Directions:
What are the lines, word for word, from the line with "Produits associés" up to and including the line with "Además, se les" in the records below? Omit the pictures.
*** Task inputs
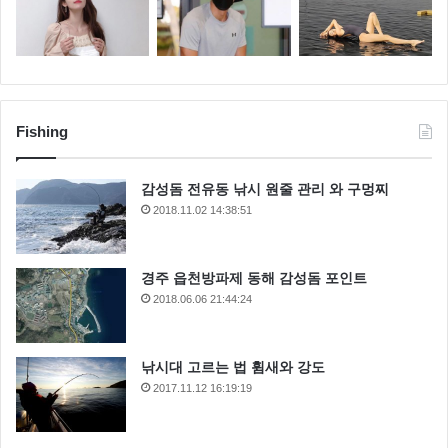
Fishing
감성돔 전유동 낚시 원줄 관리 와 구멍찌
2018.11.02 14:38:51
경주 읍천방파제 동해 감성돔 포인트
2018.06.06 21:44:24
낚시대 고르는 법 휨새와 강도
2017.11.12 16:19:19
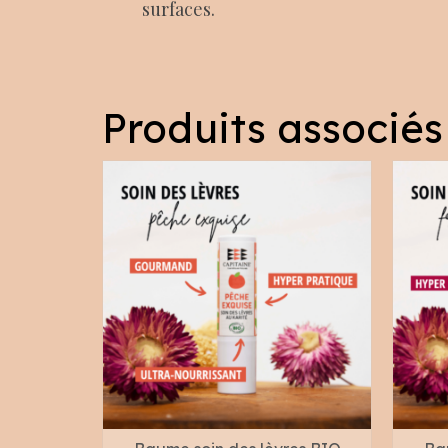
surfaces.
Produits associés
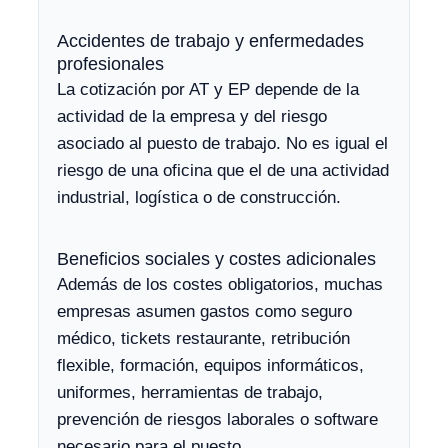
Accidentes de trabajo y enfermedades
profesionales
La cotización por AT y EP depende de la
actividad de la empresa y del riesgo
asociado al puesto de trabajo. No es igual el
riesgo de una oficina que el de una actividad
industrial, logística o de construcción.
Beneficios sociales y costes adicionales
Además de los costes obligatorios, muchas
empresas asumen gastos como seguro
médico, tickets restaurante, retribución
flexible, formación, equipos informáticos,
uniformes, herramientas de trabajo,
prevención de riesgos laborales o software
necesario para el puesto.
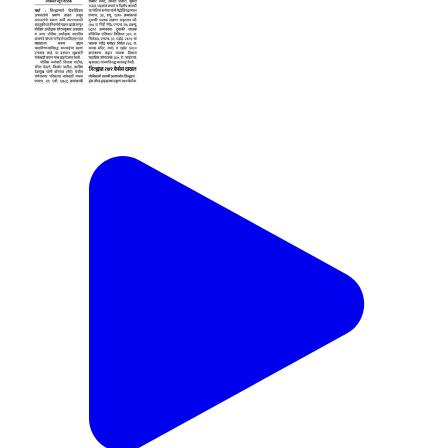
नशेत वाहन चालविणाऱ्या वाहनचालकांवर कारवाई.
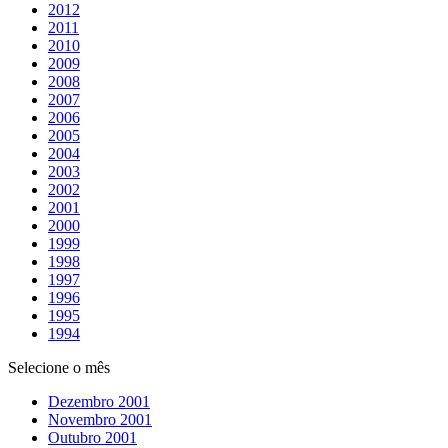
2012
2011
2010
2009
2008
2007
2006
2005
2004
2003
2002
2001
2000
1999
1998
1997
1996
1995
1994
Selecione o mês
Dezembro 2001
Novembro 2001
Outubro 2001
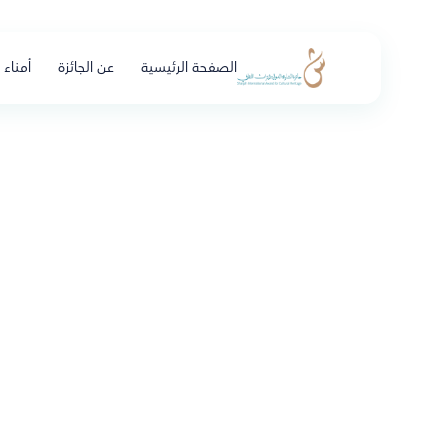
الصفحة الرئيسية
عن الجائزة
أمناء ا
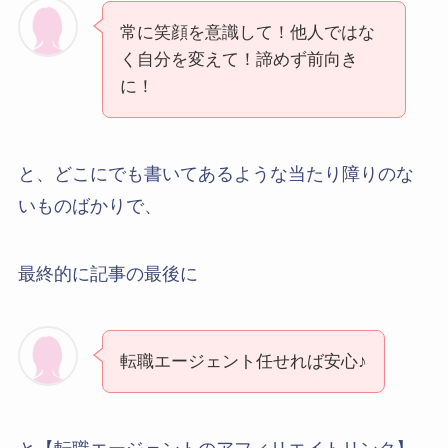
常に笑顔を意識して！他人ではな
く自分を変えて！諦めず前向き
に！
と、どこにでも書いてあるような当たり障りのな
いものばかりで、
最終的に記事の最後に
転職エージェント任せれば安心♪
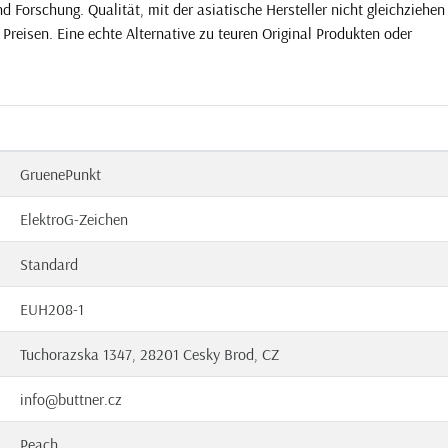
 Forschung. Qualität, mit der asiatische Hersteller nicht gleichziehen
Preisen. Eine echte Alternative zu teuren Original Produkten oder
GruenePunkt
ElektroG-Zeichen
Standard
EUH208-1
Tuchorazska 1347, 28201 Cesky Brod, CZ
info@buttner.cz
Peach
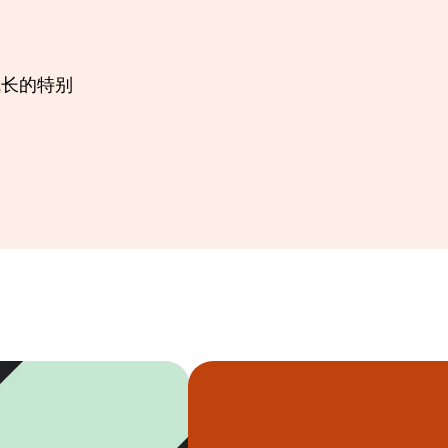
成长的特别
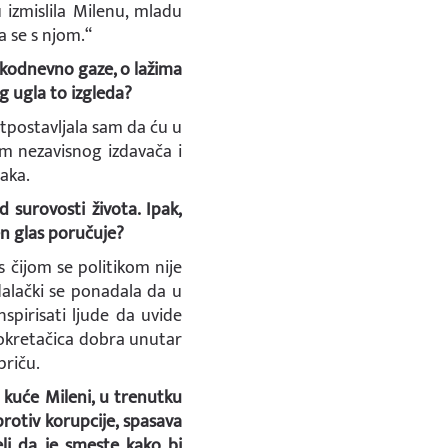
 izmislila Milenu, mladu
a se s njom.“
vakodnevno gaze, o lažima
eg ugla to izgleda?
tpostavljala sam da ću u
sam nezavisnog izdavača i
aka.
 surovosti života. Ipak,
jen glas poručuje?
 čijom se politikom nije
dalački se ponadala da u
spirisati ljude da uvide
pokretačica dobra unutar
priču.
e kuće Mileni, u trenutku
rotiv korupcije, spasava
eli da je smeste kako bi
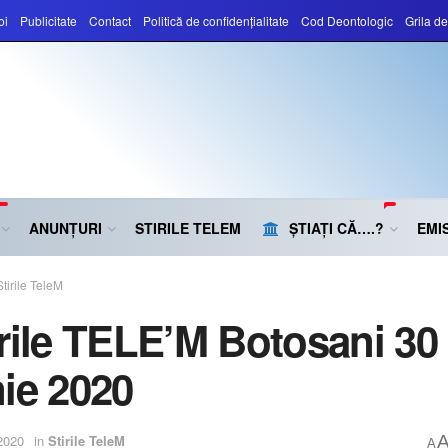
oi
Publicitate
Contact
Politică de confidențialitate
Cod Deontologic
Grila d
ANUNȚURI
STIRILE TELEM
ȘTIAȚI CĂ….?
EMIS
Stirile TeleM
irile TELE’M Botosani 30
nie 2020
2020
in
Stirile TeleM
A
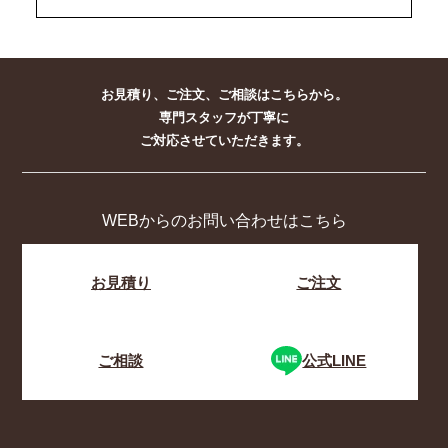
お見積り、ご注文、ご相談はこちらから。
専門スタッフが丁寧に
ご対応させていただきます。
WEBからのお問い合わせはこちら
お見積り
ご注文
ご相談
公式LINE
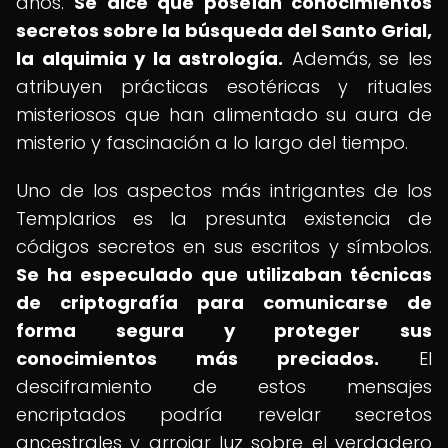
años.
Se dice que poseían conocimientos
secretos sobre la búsqueda del Santo Grial,
la alquimia y la astrología.
Además, se les
atribuyen prácticas esotéricas y rituales
misteriosos que han alimentado su aura de
misterio y fascinación a lo largo del tiempo.
Uno de los aspectos más intrigantes de los
Templarios es la presunta existencia de
códigos secretos en sus escritos y símbolos.
Se ha especulado que utilizaban técnicas
de criptografía para comunicarse de
forma segura y proteger sus
conocimientos más preciados.
El
desciframiento de estos mensajes
encriptados podría revelar secretos
ancestrales y arrojar luz sobre el verdadero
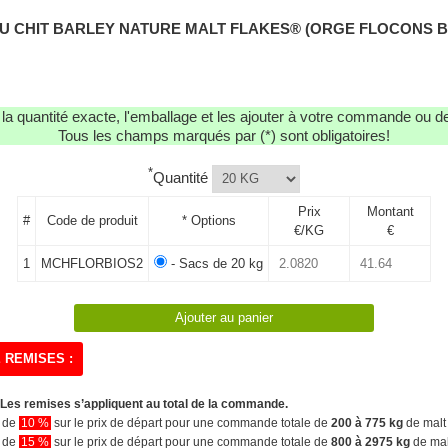
AU CHIT BARLEY NATURE MALT FLAKES® (ORGE FLOCONS BIO)
r la quantité exacte, l'emballage et les ajouter à votre commande ou 
Tous les champs marqués par (*) sont obligatoires!
*
Quantité
Prix
Montant
#
Code de produit
* Options
€/KG
€
1
MCHFLORBIOS2
- Sacs de 20 kg
 REMISES :
Les remises s’appliquent au total de la commande.
n de
10 %
sur le prix de départ pour une commande totale de
200 à 775 kg
de malt 
n de
15 %
sur le prix de départ pour une commande totale de
800 à 2975 kg
de malt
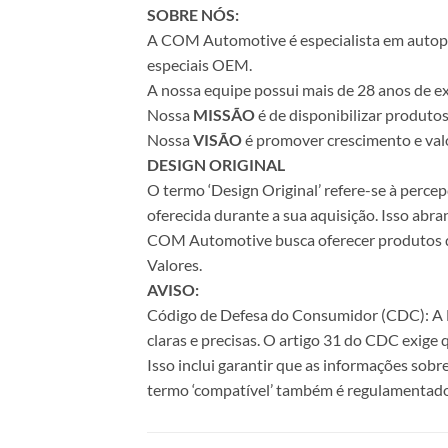
SOBRE NÓS:
A COM Automotive é especialista em autopeça
especiais OEM.
A nossa equipe possui mais de 28 anos de ex
Nossa
MISSÃO
é de disponibilizar produto
Nossa
VISÃO
é promover crescimento e valo
DESIGN ORIGINAL
O termo ‘Design Original’ refere-se à perc
oferecida durante a sua aquisição. Isso abr
COM Automotive busca oferecer produtos de 
Valores.
AVISO:
Código de Defesa do Consumidor (CDC): A Le
claras e precisas. O artigo 31 do CDC exige
Isso inclui garantir que as informações sobr
termo ‘compatível’ também é regulamentado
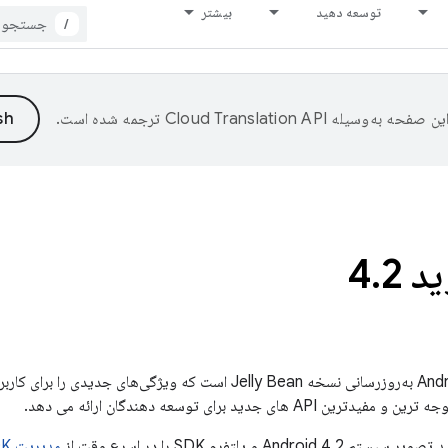
توسعه دهید
بیشتر
/
ین صفحه به‌وسیله
ترجمه شده است.
.
2
Andr
) به‌روزرسانی نسخه Jelly Bean است که ویژگی‌های جدیدی را
 جدید برای توسعه دهندگان ارائه می دهد.
و پلتفرم SDK را در اسرع وقت از
مدیریت SDK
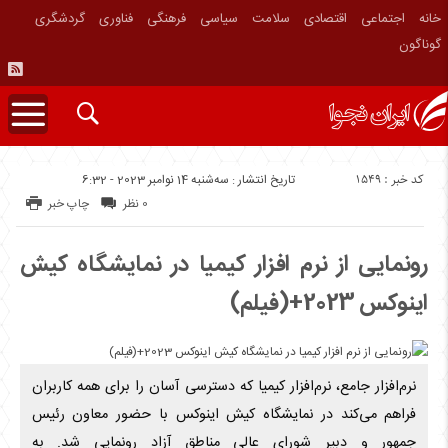
خانه
اجتماعی
اقتصادی
سلامت
سیاسی
فرهنگی
فناوری
گردشگری
گوناگون
کد خبر : 1549
تاریخ انتشار : سه‌شنبه 14 نوامبر 2023 - 6:32
0 نظر
چاپ خبر
رونمایی از نرم افزار کیمیا در نمایشگاه کیش
اینوکس 2023+(فیلم)
نرم‌افزار جامع، نرم‌افزار کیمیا که دسترسی آسان را برای همه کاربران
فراهم می‌کند در نمایشگاه کیش اینوکس با حضور معاون رئیس
جمهور و دبیر شورای عالی مناطق آزاد رونمایی شد. به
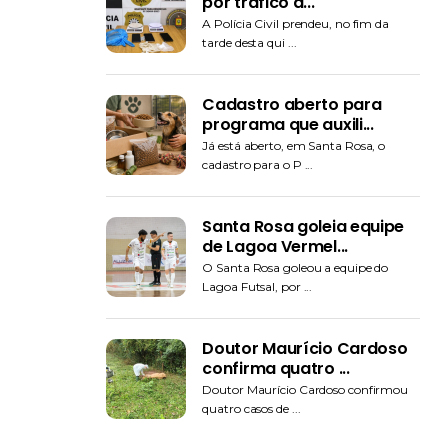
por tráfico d...
A Polícia Civil prendeu, no fim da
tarde desta qui ...
Cadastro aberto para
programa que auxili...
Já está aberto, em Santa Rosa, o
cadastro para o P ...
Santa Rosa goleia equipe
de Lagoa Vermel...
O Santa Rosa goleou a equipe do
Lagoa Futsal, por ...
Doutor Maurício Cardoso
confirma quatro ...
Doutor Maurício Cardoso confirmou
quatro casos de ...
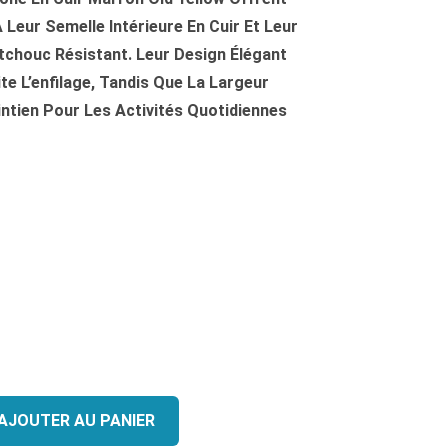
Leur Semelle Intérieure En Cuir Et Leur
tchouc Résistant. Leur Design Élégant
ite L’enfilage, Tandis Que La Largeur
tien Pour Les Activités Quotidiennes
AJOUTER AU PANIER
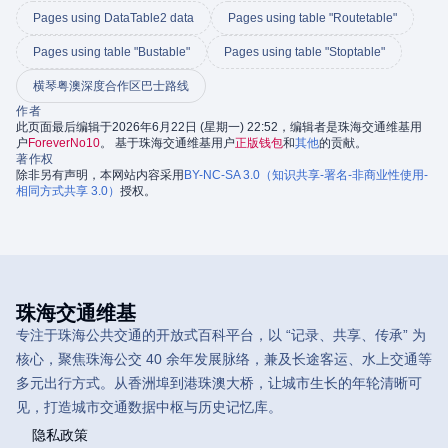
Pages using DataTable2 data
Pages using table "Routetable"
Pages using table "Bustable"
Pages using table "Stoptable"
横琴粤澳深度合作区巴士路线
作者
此页面最后编辑于2026年6月22日 (星期一) 22:52，编辑者是珠海交通维基用
户
ForeverNo10
。 基于珠海交通维基用户
正版钱包
和
其他
的贡献。
著作权
除非另有声明，本网站内容采用
BY-NC-SA 3.0（知识共享-署名-非商业性使用-
相同方式共享 3.0）
授权。
珠海交通维基
专注于珠海公共交通的开放式百科平台，以 “记录、共享、传承” 为
核心，聚焦珠海公交 40 余年发展脉络，兼及长途客运、水上交通等
多元出行方式。从香洲埠到港珠澳大桥，让城市生长的年轮清晰可
见，打造城市交通数据中枢与历史记忆库。
隐私政策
******
Answer box:
Produits associés
Accidentes de trabajo y enfermedades
profesionales
La cotización por AT y EP depende de la
actividad de la empresa y del riesgo
asociado al puesto de trabajo. No es igual el
riesgo de una oficina que el de una actividad
industrial, logística o de construcción.
Beneficios sociales y costes adicionales
Además de los costes obligatorios, muchas
empresas asumen gastos como seguro
médico, tickets restaurante, retribución
flexible, formación, equipos informáticos,
uniformes, herramientas de trabajo,
prevención de riesgos laborales o software
necesario para el puesto.
नशेत वाहन चालविणाऱ्या वाहनचालकांवर कारवाई.
2012
2011
2010
2009
2008
2007
2006
2005
2004
2003
2002
2001
2000
1999
1998
1997
1996
1995
1994
Selecione o mês
Dezembro 2001
Novembro 2001
Outubro 2001
الصفحة الرئيسية
عن الجائزة
أمناء ا
常に笑顔を意識して！他人ではな
く自分を変えて！諦めず前向き
に！
と、どこにでも書いてあるような当たり障りのな
いものばかりで、
最終的に記事の最後に
転職エージェント任せれば安心♪
 Forschung. Qualität, mit der asiatische Hersteller nicht gleichziehen
Preisen. Eine echte Alternative zu teuren Original Produkten oder
GruenePunkt
ElektroG-Zeichen
Standard
EUH208-1
Tuchorazska 1347, 28201 Cesky Brod, CZ
info@buttner.cz
Peach
成长的特别
 izmislila Milenu, mladu
a se s njom.“
vakodnevno gaze, o lažima
eg ugla to izgleda?
tpostavljala sam da ću u
sam nezavisnog izdavača i
aka.
 surovosti života. Ipak,
jen glas poručuje?
 čijom se politikom nije
dalački se ponadala da u
spirisati ljude da uvide
pokretačica dobra unutar
priču.
e kuće Mileni, u trenutku
rotiv korupcije, spasava
eli da je smeste kako bi
oi
Publicitate
Contact
Politică de confidențialitate
Cod Deontologic
Grila d
ANUNȚURI
STIRILE TELEM
ȘTIAȚI CĂ….?
EMIS
Stirile TeleM
irile TELE’M Botosani 30
nie 2020
2020
in
Stirile TeleM
A
お見積り、ご注文、ご相談はこちらから。
専門スタッフが丁寧に
ご対応させていただきます。
WEBからのお問い合わせはこちら
お見積り
ご注文
ご相談
公式LINE
años.
Se dice que poseían conocimientos
secretos sobre la búsqueda del Santo Grial,
la alquimia y la astrología.
Además, se les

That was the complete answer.